I think that my most direct inspiration for the switch-when-not-stressed view was the way Andriy Marusyk talked about cells losing resistance in our time lapse experiments. Although this post was not meant to have anything to do with that experiment, I think that Andrew Dhawan is starting to look at this connection more carefully.

I will check out the Muller et al. paper you linked. I think that you’ve sent it to me before and I’ve constantly been putting off reading it carefully.

It should be noted that although your post begins with a discussion of evolutionary modelling, there is actually no evolution occurring in your model.

I completely agree. If I was naming replicator dynamics today, I would call it “ecological game theory” or “ecological dynamics” (as people named correctly for Lotka-Volterra). Unfortunately, the name of evolutionary dynamics for non-innovative replicator dynamics has been entrenched already, and the term of ecological games is being used for something else (which this post would also fall under, since I am looking at densities, not proportions).

The control you find with metronomic therapy will not be sustainable (for many parameter sets) if you permit \mu to change through evolution and maximise the expected population fitness.

And if I allow any of the other parameters ($w_S, \hat{w}_S, w_R$, etc) to evolve then cancer will also escape all treatments since that maximises its fitness. That is why none of the parameters are evolving since I am assuming they are based on some sort of restrictions from the underlying circuitry of the healthy cell that is being hijacked. In other words, I am considering a world where there are only two viable (pheno)types: S and R and then looking at the population dynamics. Where the rate $\mu$ is part of the definition of the R phenotype.

This failure of therapy, driven by a change in the proportion of phenotypes as opposed to the emergence of a novel resistant phenotype, would be much more difficult to identify experimentally. However, if metronomic therapy is to become widespread we should pay close attention to whether such a mechanism of resistance does arise.

This is a very good point.

Mark Roberston-Tessi showed that the interaction between the spatial constraint of aggressive phenotypes and drug–induced cell death can favour metronomic therapies over continuous doses

This is a pretty cool mechanism, I think it is the one that David Basanta prefers, too. Looking at spatial effects on population dynamics is important. Once I figure out how to operationalize spacial structure to my satisfaction, I will try to think about this angle, too.

2. Andrew Dhawan says:

Great post @kaznatcheev! Some ideas: could be a cool extension to consider plasticity into a state of collateral sensitivity. Perhaps leading to interesting regimens of 2 interspersed drugs to minimize resistance?

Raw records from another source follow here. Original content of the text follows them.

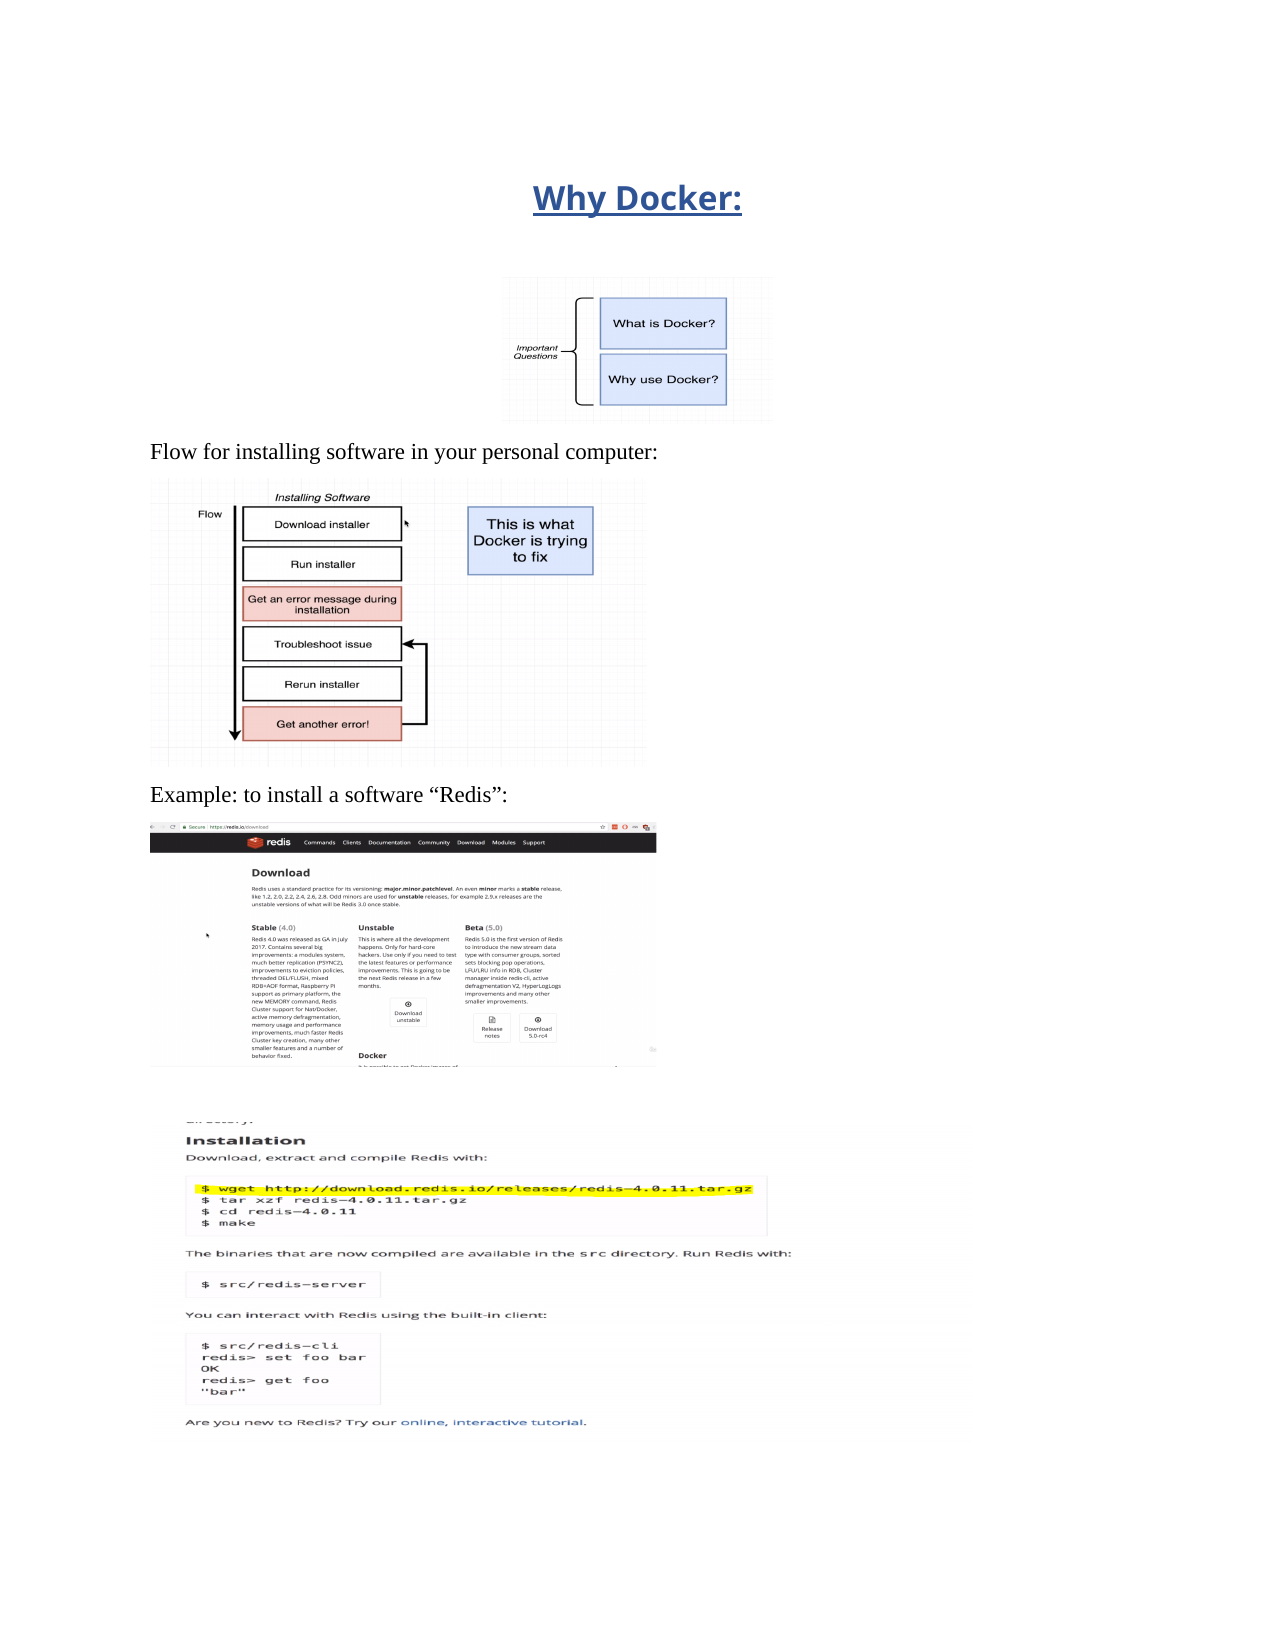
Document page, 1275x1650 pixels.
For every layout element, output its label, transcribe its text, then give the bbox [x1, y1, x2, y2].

text Example: to install a software “Redis”: [150, 782, 1125, 808]
text Flow for installing software in your personal computer: [150, 438, 1125, 464]
picture [150, 822, 657, 1067]
picture [150, 1122, 974, 1443]
picture [150, 478, 647, 767]
subtitle Why Docker: [150, 175, 1125, 220]
picture [502, 277, 774, 424]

Also, realizing more and more from experimental data that cell cycle effects here are quite important – quiescence can happen during chemo – this might affect rate of resistance arising, and if planning treatment regimens where things change on the order of days, these effects become non-negligible for modelling. Further, cells may take time to “compute” solutions to the problem of resistance, but once this is done, the rate at which it occurs changes greatly, and the ‘cost’/persistence of this remains to be experimentally determined – should consider this effect as well in the dynamics.